A vaccine works by mimicking a natural infection. A vaccine not only induces immune response to protect people from any future COVID-19 infection, but also helps quickly build herd immunity to put an end to the pandemic. Herd immunity occurs when a sufficient percentage of a population becomes immune to a disease, making the spread of disease from person to person unlikely. The good news is that SARS-CoV-2 virus has been fairly stable, which increases the viability of a vaccine.
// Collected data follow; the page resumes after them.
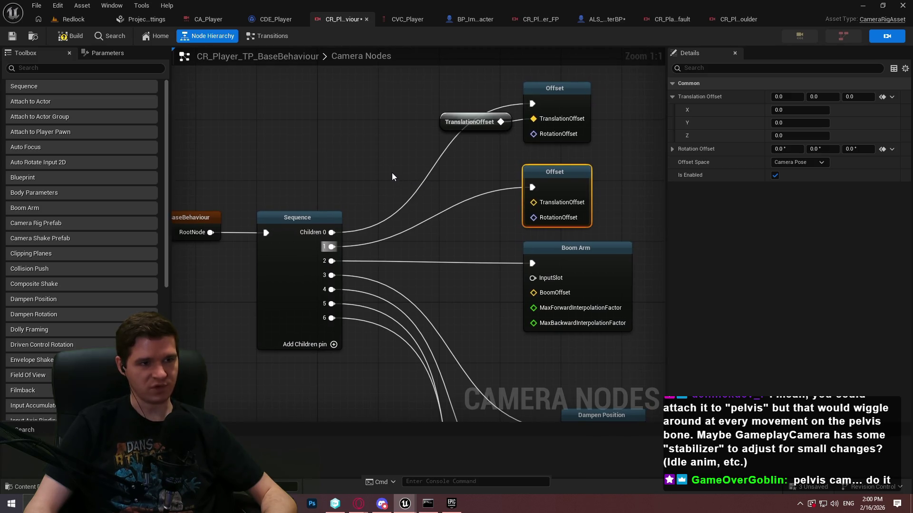
left_click(604, 19)
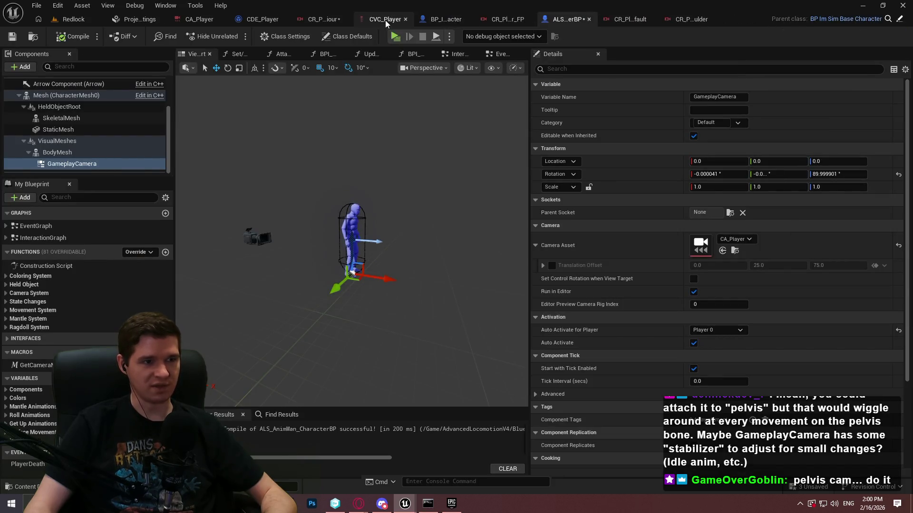
Step: Add a Vector 3d camera variable named PelvisOffset to CVC_Player and save the collection
left_click(385, 20)
left_click(67, 35)
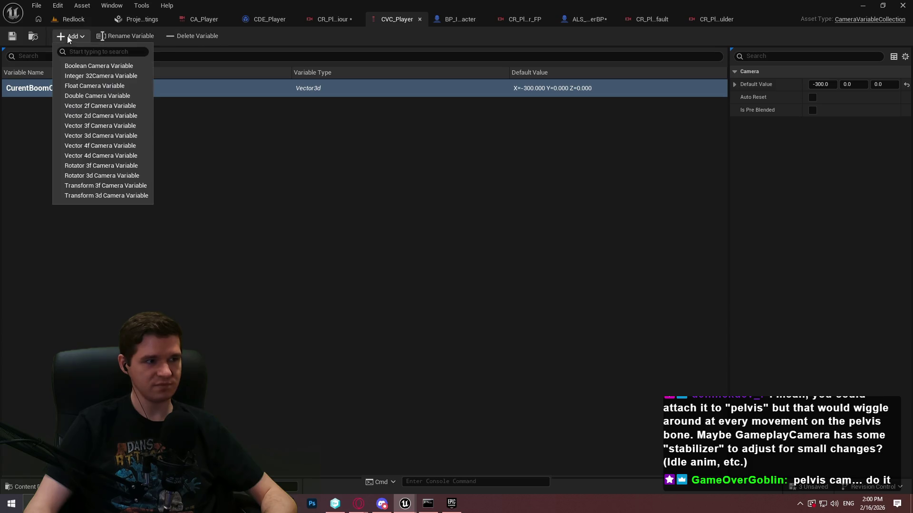
left_click(100, 134)
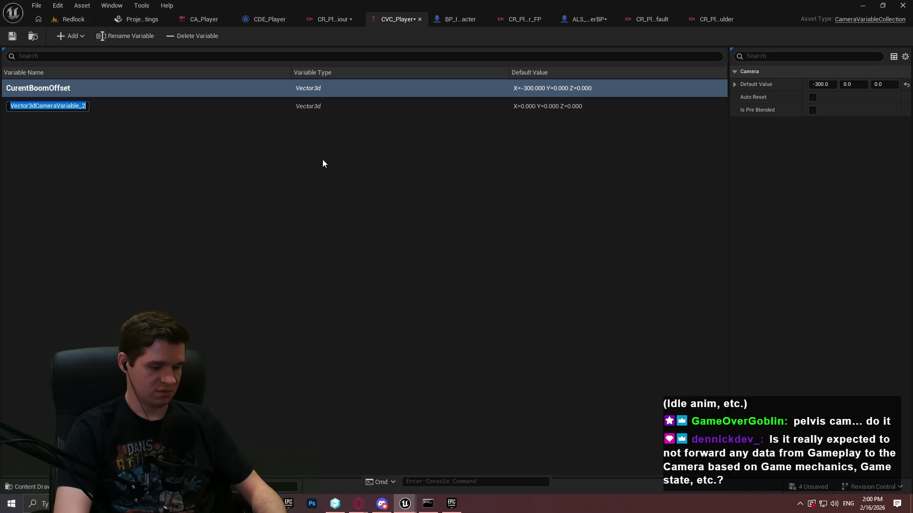
type("PelvisOffset")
How many types of vaccines are there?

There are broadly four types of vaccine — one, a vaccine based on the whole virus (this could be either inactivated, or an attenuated [weakened] virus vaccine); two, a non-replicating viral vector vaccine that uses a benign virus as vector that carries the antigen of SARS-CoV; three, nucleic-acid vaccines that have genetic material like DNA and RNA of antigens like spike protein given to a person, helping human cells decode genetic material and produce the vaccine; and four, protein subunit vaccine wherein the recombinant proteins of SARS-COV-2 along with an adjuvant (booster) is given as a vaccine.

What does it take to develop a vaccine of this kind?

Vaccine development is a long, complex process. Unlike drugs that are given to people with a diseased, vaccines are given to healthy people and also vulnerable sections such as children, pregnant women and the elderly. So rigorous tests are compulsory. History says that the fastest time it took to develop a vaccine is five years, but it usually takes double or sometimes triple that time.